The results demonstrated that beer consumption, regardless of its alcohol content, did not significantly affect systolic blood pressure or body weight in either rat strain. This finding is significant, as it suggests that moderate beer consumption, as tested in this study, does not contribute to the onset of hypertension in normotensive WKY rats, nor does it exacerbate the pre-existing hypertension characteristic of SHRs. These observations align with previous research indicating that moderate alcohol consumption does not necessarily lead to adverse cardiovascular outcomes.

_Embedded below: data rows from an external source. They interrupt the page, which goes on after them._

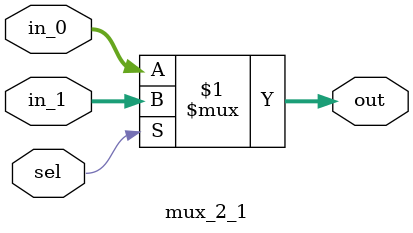
<source format=sv>
module mux_2_1 #(
    parameter n = 64
) (
    input  logic [n - 1:0] in_0,
    input  logic [n - 1:0] in_1,
    input  logic           sel,
    output logic [n - 1:0] out
);

    assign out = sel ? in_1 : in_0;
endmodule

</source>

While the lack of impact on systolic blood pressure was consistent across all experimental groups, both AB and NAB consumption resulted in notable alterations in the serum electrolyte levels, particularly sodium, potassium, and chloride. These changes were observed in both the WKY and SHR strains. The modulation of the electrolyte balance by beer consumption highlights its potential influence on cardiovascular health, as electrolyte homeostasis is intimately linked to blood pressure regulation and fluid balance. The observed alterations in serum electrolytes suggest that even non-alcoholic beer can affect physiological systems related to cardiovascular function, emphasizing the importance of understanding the broader metabolic consequences of regular beer intake, independent of alcohol content.

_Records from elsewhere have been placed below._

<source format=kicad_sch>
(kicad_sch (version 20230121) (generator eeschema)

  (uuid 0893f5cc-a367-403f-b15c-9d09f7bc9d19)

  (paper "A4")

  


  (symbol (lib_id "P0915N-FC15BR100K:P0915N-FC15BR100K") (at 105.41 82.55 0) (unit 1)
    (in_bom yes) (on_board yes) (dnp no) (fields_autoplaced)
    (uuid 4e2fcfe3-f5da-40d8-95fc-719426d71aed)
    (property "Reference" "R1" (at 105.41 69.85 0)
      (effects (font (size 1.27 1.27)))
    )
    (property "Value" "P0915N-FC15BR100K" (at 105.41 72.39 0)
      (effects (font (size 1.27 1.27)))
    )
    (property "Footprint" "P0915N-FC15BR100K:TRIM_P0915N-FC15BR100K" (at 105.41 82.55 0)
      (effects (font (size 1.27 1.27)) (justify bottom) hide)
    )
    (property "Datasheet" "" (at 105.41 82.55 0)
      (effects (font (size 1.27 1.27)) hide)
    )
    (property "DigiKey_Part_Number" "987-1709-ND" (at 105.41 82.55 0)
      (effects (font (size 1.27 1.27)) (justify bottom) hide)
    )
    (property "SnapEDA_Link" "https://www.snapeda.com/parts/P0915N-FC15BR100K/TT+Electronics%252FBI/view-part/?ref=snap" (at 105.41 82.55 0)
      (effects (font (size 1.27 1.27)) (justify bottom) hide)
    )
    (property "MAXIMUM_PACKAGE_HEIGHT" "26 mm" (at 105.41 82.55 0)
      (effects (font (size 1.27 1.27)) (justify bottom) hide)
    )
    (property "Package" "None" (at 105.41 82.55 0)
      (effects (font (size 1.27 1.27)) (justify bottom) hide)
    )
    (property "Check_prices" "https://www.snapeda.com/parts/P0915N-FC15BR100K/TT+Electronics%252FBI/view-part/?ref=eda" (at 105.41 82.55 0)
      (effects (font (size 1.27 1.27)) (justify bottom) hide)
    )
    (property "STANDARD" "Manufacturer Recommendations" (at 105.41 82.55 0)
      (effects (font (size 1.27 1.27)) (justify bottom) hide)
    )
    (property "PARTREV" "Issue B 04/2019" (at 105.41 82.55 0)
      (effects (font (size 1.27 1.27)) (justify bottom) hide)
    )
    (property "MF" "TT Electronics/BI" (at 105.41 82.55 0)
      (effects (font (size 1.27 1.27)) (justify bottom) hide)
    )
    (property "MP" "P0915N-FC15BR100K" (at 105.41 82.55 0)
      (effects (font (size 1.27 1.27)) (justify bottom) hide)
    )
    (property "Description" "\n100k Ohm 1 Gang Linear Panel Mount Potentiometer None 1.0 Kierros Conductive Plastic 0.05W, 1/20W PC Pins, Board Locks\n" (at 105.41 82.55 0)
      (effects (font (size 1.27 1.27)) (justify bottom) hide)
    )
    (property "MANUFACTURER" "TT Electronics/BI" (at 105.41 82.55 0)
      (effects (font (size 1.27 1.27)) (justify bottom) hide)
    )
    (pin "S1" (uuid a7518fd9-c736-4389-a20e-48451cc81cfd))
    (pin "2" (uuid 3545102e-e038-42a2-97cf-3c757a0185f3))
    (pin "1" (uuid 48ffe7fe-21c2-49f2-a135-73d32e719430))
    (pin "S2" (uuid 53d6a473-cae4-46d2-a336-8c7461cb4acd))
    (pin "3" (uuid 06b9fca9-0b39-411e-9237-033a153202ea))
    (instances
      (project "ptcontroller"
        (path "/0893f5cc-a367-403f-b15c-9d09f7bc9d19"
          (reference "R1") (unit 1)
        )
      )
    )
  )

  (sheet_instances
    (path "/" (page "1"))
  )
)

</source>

A key finding of this study was the significant modulation of RAS enzyme activity in various tissues, including the hypothalamus–pituitary–adrenal (HPA) axis, kidneys, and lungs. The changes in RAS enzymatic activity varied according to the rat strain, the type of beer consumed, and the specific tissue being analyzed. In particular, the HPA axis exhibited significant alterations in RAS enzyme activities, indicating that beer consumption may influence neuroendocrine regulation, which is critical for maintaining cardiovascular and fluid–electrolyte homeostasis. The kidney, a central organ in blood pressure regulation, due to its role in fluid and sodium balance, also showed significant changes in RAS enzyme activity, further supporting the hypothesis that beer consumption may impact the renal mechanisms involved in long-term blood pressure control. In the lungs, changes in angiotensin-converting enzyme (ACE) activity suggest that beer may influence the conversion of angiotensin I to angiotensin II, a key step in the RAS that contributes to blood pressure regulation through vasoconstriction.

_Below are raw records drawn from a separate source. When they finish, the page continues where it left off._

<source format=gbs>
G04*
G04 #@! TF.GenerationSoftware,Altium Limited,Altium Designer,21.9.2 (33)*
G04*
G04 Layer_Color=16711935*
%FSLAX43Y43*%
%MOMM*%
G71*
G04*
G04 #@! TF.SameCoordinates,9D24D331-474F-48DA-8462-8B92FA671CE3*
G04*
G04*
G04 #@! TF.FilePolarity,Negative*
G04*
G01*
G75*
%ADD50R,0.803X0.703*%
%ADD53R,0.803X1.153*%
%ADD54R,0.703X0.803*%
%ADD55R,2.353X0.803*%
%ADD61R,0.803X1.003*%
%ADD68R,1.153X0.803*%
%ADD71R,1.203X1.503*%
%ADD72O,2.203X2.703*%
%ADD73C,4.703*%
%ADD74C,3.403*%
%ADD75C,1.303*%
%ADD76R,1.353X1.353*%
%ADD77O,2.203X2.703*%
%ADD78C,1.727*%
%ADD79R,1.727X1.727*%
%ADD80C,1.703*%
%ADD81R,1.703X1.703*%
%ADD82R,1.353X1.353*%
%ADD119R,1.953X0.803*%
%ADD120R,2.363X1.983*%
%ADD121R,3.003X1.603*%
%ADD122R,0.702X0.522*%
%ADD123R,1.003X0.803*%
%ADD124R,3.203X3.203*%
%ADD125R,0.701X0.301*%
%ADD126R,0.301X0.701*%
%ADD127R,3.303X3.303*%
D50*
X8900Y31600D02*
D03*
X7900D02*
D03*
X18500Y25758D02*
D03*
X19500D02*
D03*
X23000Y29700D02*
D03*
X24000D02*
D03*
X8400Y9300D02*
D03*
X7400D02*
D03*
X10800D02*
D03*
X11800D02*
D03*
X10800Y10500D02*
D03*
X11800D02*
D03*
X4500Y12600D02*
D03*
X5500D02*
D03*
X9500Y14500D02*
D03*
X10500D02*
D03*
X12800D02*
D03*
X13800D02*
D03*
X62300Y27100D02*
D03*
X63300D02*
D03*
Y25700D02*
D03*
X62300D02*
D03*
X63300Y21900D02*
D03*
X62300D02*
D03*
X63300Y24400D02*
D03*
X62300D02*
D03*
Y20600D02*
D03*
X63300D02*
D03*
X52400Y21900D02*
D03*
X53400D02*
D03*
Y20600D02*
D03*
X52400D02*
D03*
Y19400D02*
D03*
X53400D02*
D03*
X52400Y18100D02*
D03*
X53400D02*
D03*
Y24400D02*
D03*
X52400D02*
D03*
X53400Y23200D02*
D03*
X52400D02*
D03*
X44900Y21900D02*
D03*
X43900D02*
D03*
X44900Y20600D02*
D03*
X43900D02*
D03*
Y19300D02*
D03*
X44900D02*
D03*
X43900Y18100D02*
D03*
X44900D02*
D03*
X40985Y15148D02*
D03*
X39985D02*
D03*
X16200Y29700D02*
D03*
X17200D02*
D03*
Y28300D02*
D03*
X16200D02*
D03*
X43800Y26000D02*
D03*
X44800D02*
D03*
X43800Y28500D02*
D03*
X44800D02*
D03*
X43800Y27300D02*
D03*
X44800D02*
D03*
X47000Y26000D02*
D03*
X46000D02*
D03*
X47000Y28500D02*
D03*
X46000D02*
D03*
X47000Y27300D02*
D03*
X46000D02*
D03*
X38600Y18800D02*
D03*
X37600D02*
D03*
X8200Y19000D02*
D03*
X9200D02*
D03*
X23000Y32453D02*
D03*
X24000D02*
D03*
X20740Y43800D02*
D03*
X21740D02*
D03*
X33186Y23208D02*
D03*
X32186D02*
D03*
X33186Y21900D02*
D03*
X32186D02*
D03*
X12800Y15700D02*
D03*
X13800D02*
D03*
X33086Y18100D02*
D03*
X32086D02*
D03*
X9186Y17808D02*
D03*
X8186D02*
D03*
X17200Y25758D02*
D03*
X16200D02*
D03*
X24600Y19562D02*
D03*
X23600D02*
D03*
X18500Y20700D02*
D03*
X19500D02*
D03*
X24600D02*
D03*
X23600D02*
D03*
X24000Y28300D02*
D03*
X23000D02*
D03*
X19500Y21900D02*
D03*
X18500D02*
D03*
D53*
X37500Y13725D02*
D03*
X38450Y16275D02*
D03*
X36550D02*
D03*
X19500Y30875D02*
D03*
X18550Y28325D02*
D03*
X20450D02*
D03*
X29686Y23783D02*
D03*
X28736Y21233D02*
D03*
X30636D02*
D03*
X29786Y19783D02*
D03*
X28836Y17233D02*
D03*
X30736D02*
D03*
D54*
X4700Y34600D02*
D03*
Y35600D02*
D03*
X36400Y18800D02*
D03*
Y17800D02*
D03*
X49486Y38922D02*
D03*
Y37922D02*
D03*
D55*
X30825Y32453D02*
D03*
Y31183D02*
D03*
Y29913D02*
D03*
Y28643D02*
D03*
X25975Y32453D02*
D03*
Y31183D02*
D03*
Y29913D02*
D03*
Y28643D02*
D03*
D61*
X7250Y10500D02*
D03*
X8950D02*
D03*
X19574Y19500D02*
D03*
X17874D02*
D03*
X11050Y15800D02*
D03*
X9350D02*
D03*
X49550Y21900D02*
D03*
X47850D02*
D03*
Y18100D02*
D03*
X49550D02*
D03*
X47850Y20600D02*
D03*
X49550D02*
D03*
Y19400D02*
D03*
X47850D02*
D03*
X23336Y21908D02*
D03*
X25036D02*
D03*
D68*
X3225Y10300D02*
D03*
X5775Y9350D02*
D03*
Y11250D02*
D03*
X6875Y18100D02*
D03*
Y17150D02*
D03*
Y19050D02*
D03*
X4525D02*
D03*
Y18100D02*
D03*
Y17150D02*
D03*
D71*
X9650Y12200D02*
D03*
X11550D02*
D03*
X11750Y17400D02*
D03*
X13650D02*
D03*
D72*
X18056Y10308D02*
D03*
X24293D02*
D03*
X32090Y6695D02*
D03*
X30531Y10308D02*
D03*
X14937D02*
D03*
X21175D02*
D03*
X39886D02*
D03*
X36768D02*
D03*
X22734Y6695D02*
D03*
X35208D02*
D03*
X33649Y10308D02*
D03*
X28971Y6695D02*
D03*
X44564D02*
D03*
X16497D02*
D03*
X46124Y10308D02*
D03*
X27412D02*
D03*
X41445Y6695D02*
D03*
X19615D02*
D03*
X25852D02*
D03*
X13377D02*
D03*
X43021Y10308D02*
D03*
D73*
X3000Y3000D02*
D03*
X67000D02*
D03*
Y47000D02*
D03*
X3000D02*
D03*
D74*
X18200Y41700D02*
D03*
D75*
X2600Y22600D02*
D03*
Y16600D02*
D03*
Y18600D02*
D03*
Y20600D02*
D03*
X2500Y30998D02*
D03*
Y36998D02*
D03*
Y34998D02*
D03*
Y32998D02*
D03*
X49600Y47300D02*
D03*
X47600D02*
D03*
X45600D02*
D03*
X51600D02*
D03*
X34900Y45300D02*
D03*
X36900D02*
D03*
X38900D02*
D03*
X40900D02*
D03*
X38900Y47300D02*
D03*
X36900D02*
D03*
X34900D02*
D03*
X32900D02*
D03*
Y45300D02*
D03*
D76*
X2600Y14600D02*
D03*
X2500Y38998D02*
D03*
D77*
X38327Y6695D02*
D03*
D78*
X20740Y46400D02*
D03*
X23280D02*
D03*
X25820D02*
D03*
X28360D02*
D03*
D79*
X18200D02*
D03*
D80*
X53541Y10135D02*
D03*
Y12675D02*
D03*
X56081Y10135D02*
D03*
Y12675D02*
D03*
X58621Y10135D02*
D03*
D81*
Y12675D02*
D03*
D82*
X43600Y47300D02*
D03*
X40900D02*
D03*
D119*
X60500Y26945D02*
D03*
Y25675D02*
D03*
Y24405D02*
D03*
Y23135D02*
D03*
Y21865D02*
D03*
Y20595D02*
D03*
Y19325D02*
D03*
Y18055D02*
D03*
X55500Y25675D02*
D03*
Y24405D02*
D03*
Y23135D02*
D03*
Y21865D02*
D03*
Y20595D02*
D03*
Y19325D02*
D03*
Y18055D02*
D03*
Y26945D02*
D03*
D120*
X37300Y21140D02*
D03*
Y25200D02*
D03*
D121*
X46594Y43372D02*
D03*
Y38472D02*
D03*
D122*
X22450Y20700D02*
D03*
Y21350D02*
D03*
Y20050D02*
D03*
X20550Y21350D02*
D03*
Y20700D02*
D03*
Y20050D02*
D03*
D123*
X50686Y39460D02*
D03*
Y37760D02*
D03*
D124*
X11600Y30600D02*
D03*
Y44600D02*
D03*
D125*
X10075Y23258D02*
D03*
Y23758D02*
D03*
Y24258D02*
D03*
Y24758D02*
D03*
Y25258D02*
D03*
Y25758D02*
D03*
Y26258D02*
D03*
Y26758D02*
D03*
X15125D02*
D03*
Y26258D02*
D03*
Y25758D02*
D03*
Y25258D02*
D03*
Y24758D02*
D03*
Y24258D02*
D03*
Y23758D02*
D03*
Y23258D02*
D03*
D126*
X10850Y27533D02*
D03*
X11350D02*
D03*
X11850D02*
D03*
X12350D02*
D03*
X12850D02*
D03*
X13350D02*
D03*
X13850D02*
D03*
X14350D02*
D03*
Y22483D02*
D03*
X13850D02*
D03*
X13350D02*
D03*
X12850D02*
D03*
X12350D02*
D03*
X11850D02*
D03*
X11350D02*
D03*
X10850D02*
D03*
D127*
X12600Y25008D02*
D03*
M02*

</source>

Additionally, the study highlighted strain-specific differences in the response to beer consumption. WKY and SHRs displayed distinct patterns of RAS modulation and physiological responses to AB and NAB, underscoring the importance of considering individual variability when assessing the effects of dietary factors on cardiovascular health. These findings suggest that genetic predisposition, such as the hypertensive phenotype in SHRs, plays a role in determining how beer consumption influences key regulatory systems like the RAS.

Therefore, this study provides valuable insights into the complex interactions between beer consumption, RAS modulation, and cardiovascular health. While moderate beer consumption did not lead to significant changes in blood pressure in either WKY or SHRs, it did modulate RAS enzymatic activity in various tissues, suggesting potential implications for cardiovascular homeostasis. The differential effects observed between the two strains further emphasize the need for individualized approaches when assessing dietary impacts on health. Future research should aim to elucidate the specific mechanisms underlying the interaction between beer consumption and the RAS, as well as the long-term implications of these findings for human cardiovascular health.